Complete step by step solution:
The given equation is:
$ 1-124{{x}^{3}}$
To solve the above question we will use the formula of difference of cubes identity which is ${{a}^{3}}-{{b}^{3}}=\left( a-b \right)\left( {{a}^{2}}+ab+{{a}^{2}}{{x}^{2}} \right)$
Now here let`s suppose a is equal to 1 and b is equal to$\sqrt[3]{124}$, now we can rewrite the above given equation by using the formula, we get
$\Rightarrow {{1}^{3}}-{{\left( bx \right)}^{3}}=\left( 1-bx \right)\left( 1+bx+{{b}^{2}}{{x}^{2}} \right)$
Now putting the value of b in the above equation we get,
$\Rightarrow 1-124{{x}^{3}}=\left( 1-\sqrt[3]{124}x \right)\left( 1+\sqrt[3]{124}x+{{\left( \sqrt[3]{124} \right)}^{2}}{{x}^{2}} \right)$
Now we can see that the above equation cannot be factor into simpler linear factors.
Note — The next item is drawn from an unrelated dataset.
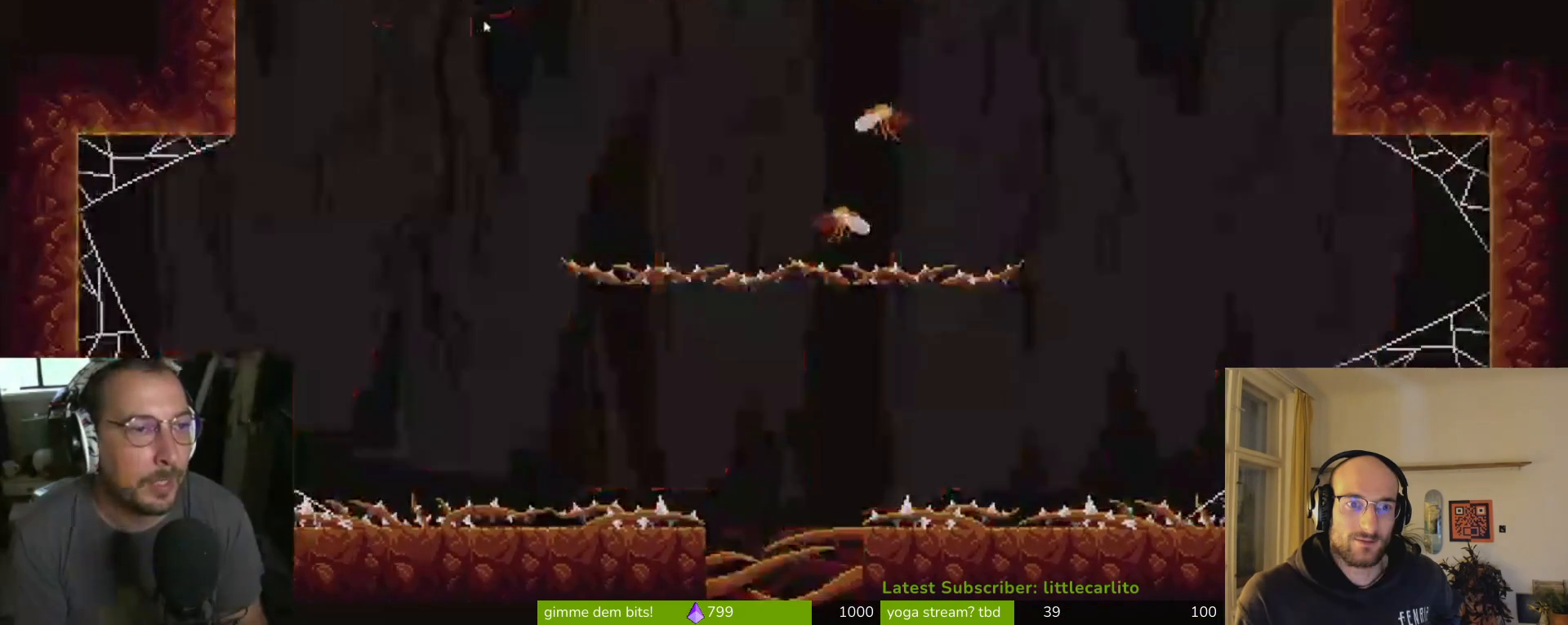
{"buttons": [], "left_stick": "left", "right_stick": "center", "events": [[33, "SQUARE", "up"], [67, "CROSS", "up"], [133, "SQUARE", "down"], [167, "SQUARE", "up"], [233, "CROSS", "down"], [233, "SQUARE", "down"], [300, "SQUARE", "up"], [333, "CROSS", "up"], [400, "CROSS", "down"], [400, "SQUARE", "down"], [467, "CROSS", "up"], [467, "SQUARE", "up"]]}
So by simply using the difference of cube identity we get the factor of the given equation.
Hence we get the factor of the above given equation $1-124{{x}^{3}}$is$\left( 1-\sqrt[3]{124}x \right)\left( 1+\sqrt[3]{124}x+{{\left( \sqrt[3]{124} \right)}^{2}}{{x}^{2}} \right)$.

Note: Here if we have 125 except 124 in the given question then we can write $125={{5}^{3}}$ then our factors of the given question become:
 $\Rightarrow 1-125{{x}^{3}}=\left( 1-5x \right)\left( 1+5x+25{{x}^{2}} \right)$
The given equation is not in a quadratic form but we get its factor in a quadratic factor$\left( 1-\sqrt[3]{124}x \right)\left( 1+\sqrt[3]{124}x+{{\left( \sqrt[3]{124} \right)}^{2}}{{x}^{2}} \right)$, in this the factor the$\left( 1+\sqrt[3]{124}x+{{\left( \sqrt[3]{124} \right)}^{2}}{{x}^{2}} \right)$is in a quadratic form.